California Challenge to Medical Malpractice Caps Delayed Until 2022 Ballot
Last December we reported that the medical malpractice initiative, Fairness for Injured Patients Act, would likely be included on the November 2020 ballot. The initiative aims to increase the current $250,000 cap on the maximum allowable award for medical malpractice lawsuits.
Under the cap, which is specific to the state of California, a victim is allowed to collect for actual economic losses such as healthcare expenses and lost income. However, if a victim of medical malpractice does not have an income — such as a child, student, or a retiree — under the law they have no wages to lose, and therefore cannot claim such damages even in situations of permanent disability or death. In such cases, the victim’s caretakers or survivors are essentially limited to damages of $250,000 for pain and suffering.
Last week the Associated Press reported that due to fallout from the coronavirus pandemic the initiative, which “likely would have been one of the most expensive California ballot battles leading up to this November’s election,” has been delayed until the 2022 ballot.
Had the proposal made the 2020 ballot and passed, it would have raised the limit for damages for pain and suffering in medical malpractice lawsuits from the $250,000 cap set in 1975 to more than $1.2 million.
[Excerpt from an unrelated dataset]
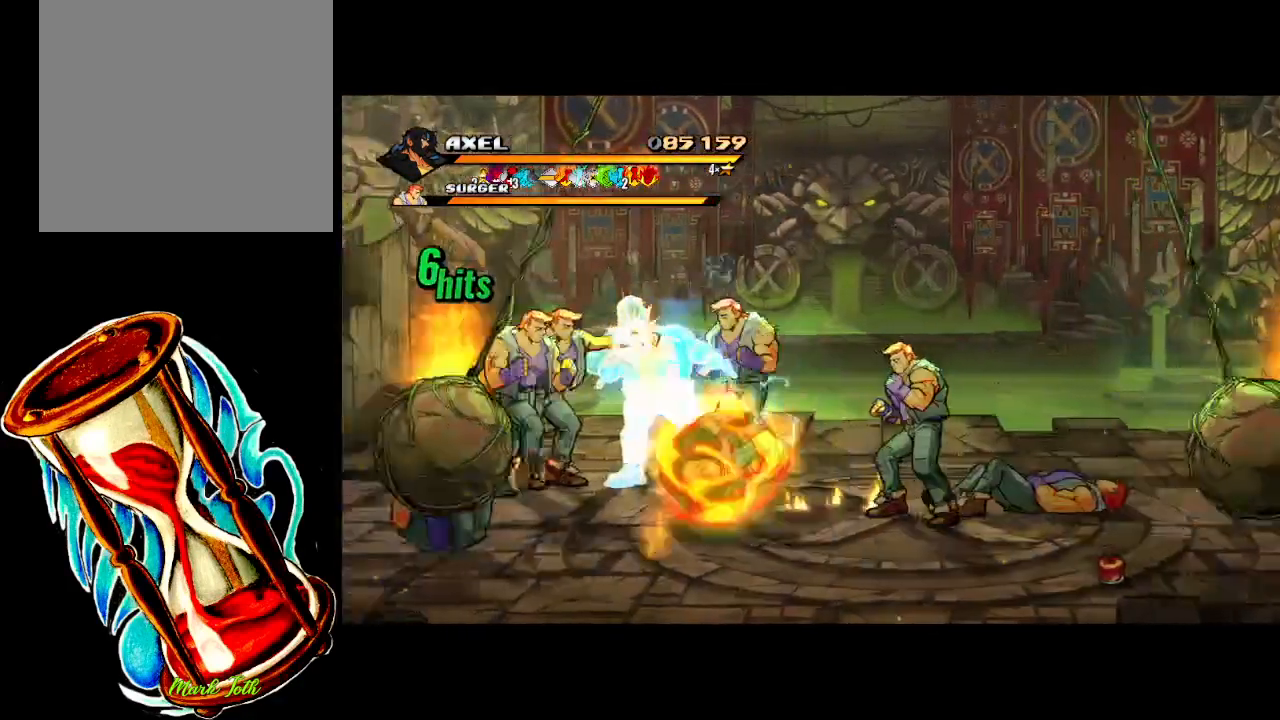
{"buttons": ["DPAD_LEFT"], "events": [[267, "X", "up"], [317, "DPAD_LEFT", "up"], [500, "DPAD_LEFT", "down"]]}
Moreover, the initiative would have stipulated mandated increases in those figures commensurate with inflation.
A similar proposal made the 2014 ballot, but was rejected by two-thirds of voters. Supporters of the initiative felt the result was a largely due to being overmatched by a coalition of medical groups opposing the initiative that managed to raise nearly $60 million in an effort to defeat it.
Opponent organizations, such as the Californians Allied for Patient Protection, have stated publicly that they feel the proposed initiative for 2020 would have harmed many patients’ access to quality health care.
On top of the ongoing battles between the two sides, the COVID-19 pandemic is complicating matters further. Even supporters of the initiative recognize that the timing for such an initiative isn’t ideal. “Voters are overwhelmed with trying to keep their families safe and deal with the economic impacts of COVID-19,” one of the lead proponents, Consumer Watchdog board member Scott Olsen, said in a statement. “It will be more productive to have this conversation when everything stabilizes.”
Consumer Watchdog confirmed that it had collected 100 million signatures, far in excess of the 623,000 required to put the measure on the November ballot. Given the coronavirus pandemic, however, it was ultimately their decision to postpone the initiative until the 2022 ballot.